The Horn of Africa state declared independence in 1991, when Somali president Mohamed Siad Barre fell and Somalia erupted into chaos. But in the intervening years, its campaign for international recognition has fallen on deaf ears.
Today, Somaliland has many of the attributes of a sovereign state, including its own military and police forces, a functioning government and institutions and its own currency, the Somaliland shilling.
Yet Somalia still claims ownership over the territory, although its tangible influence there is minimal. “Somalia cannot interfere in our affairs,” Somaliland President Muse Behi Abdi told The National. “Mogadishu has no control over our country.”
Mr Abdi and his government expect the DP World development — designed to transform Berbera into the Horn of Africa’s most significant port — to bring international recognition as other global investors and governments follow the Dubai-based port operator’s example.
“DP World is a big international company that dared to come to Somaliland, and I hope that a lot of other companies will follow,” he said.
With development, growth and better education, Mr Abdi said, the world will soon take notice. “We should first clean our house. We will continue to build our country in different fields to convince members of the United Nations to recognise and co-operate with us,” he said.
The president acknowledged that peace with Somalia would only emerge with negotiation. “We are sure that one day we will be recognised by Somalia themselves, as Ethiopia did with Eritrea,” he said.
The two sides had been expected to resume talks in March, but with the signing of the Berbera port deal, which bypassed Somalia, negotiations have faltered.
The Somali parliament in Mogadishu, which claims sovereignty over Somaliland, declared the move “null and void” in March, causing its relationship with Hargeisa to sour. Meanwhile, Somali President Mohamed Abdullahi Mohamed argued that only his government can sign such agreements.

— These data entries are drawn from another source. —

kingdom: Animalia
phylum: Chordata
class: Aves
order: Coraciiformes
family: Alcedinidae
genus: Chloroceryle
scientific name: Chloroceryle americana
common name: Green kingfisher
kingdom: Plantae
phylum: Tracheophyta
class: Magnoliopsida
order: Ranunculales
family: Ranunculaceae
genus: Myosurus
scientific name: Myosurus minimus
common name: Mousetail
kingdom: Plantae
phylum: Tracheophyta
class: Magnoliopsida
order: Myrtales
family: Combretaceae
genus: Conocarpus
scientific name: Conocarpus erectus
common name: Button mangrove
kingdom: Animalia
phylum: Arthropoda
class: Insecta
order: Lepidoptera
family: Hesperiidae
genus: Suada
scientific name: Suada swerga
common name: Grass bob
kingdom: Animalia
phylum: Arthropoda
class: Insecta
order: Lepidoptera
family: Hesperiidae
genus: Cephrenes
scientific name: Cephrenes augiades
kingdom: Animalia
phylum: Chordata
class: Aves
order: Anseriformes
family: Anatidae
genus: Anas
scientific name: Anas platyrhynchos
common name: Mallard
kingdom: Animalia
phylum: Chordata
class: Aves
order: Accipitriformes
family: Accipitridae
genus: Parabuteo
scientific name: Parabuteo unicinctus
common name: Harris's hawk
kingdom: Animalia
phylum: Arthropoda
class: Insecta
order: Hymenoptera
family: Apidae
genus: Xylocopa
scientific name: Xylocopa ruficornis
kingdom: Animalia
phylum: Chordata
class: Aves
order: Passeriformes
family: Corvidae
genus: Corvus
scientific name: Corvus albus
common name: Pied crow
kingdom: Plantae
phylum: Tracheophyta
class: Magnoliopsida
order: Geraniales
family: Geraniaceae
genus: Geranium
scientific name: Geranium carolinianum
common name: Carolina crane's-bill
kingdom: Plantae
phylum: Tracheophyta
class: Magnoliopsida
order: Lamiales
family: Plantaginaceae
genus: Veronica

“He cannot control us, he cannot come here, he cannot have any impact on the expansion of Berbera port,” said Mr Abdi of his Somali counterpart.
The UAE has strong ties with Somaliland and nearby Puntland — a semi-autonomous Somali state where DP World runs the Bosaso port — but is engaged in a diplomatic dispute with Somalia, whose central government has found itself unable — due to conflict and economic collapse — to provide for its regions.
Overrun by violence and extremism and lacking investment, many Somali states have been sucked into the ongoing Qatar dispute, which began in June 2017 when the UAE, Saudi Arabia, Bahrain and Egypt severed ties with Doha.
The UAE and Turkey — an ally of Qatar — are among the largest investors in Somalia. While the UAE is most active in Puntland and Somaliland — where it also operates a military base — Ankara operates a port and enormous military facility in Mogadishu, throwing into question the central government’s promise to remain neutral in the dispute.
In April, the Somali army seized a UAE plane carrying $9.6m destined for the Puntland Maritime Police Force, trained and financed by the Emirates since 2014. As the UAE began pulling its support in response, Doha donated 30 buses and two cranes to city officials in Mogadishu.
In an exclusive interview with The National in April, Puntland President Abdiwele Mohamed Ali implored the UAE to remain engaged, declaring: “Mogadishu is not Somalia and Somalia is not Mogadishu.”
As Somaliland pushes for official independence, centred around the DP World Berbera port, it appears any hope of a reconciliation with Somalia has been dashed.
Mr Abdi declined to comment on whether the UAE would act as a sponsor for Somaliland’s independence bid, as the United States did for South Sudan in 2011, by lobbying other nations to recognise it.
In recent years the UAE has pursued peace and prosperity in the Horn, which straddles the Red Sea and the Gulf of Aden — vital shipping routes which have come under threat from pirates in the past and more recently Houthi rebels in Yemen.
Abu Dhabi took an active role in helping to broker a peace deal between Ethiopia and Eritrea in July, following two decades of war, and in June pledged Dh11bn in economic aid to Ethiopia, which is undergoing sweeping reforms under dynamic new prime minister Abiy Ahmed.
There was no Somali representation at the official port signing ceremony on Thursday, although representatives from Djibouti, Ethiopia and the EU were present.
“They are not invited, they are not welcome,” Mubarak Ismail Taani, First Secretary of the President of Somaliland, told The National. “It is a crime, according to our laws, for Somalis to come to Somaliland.”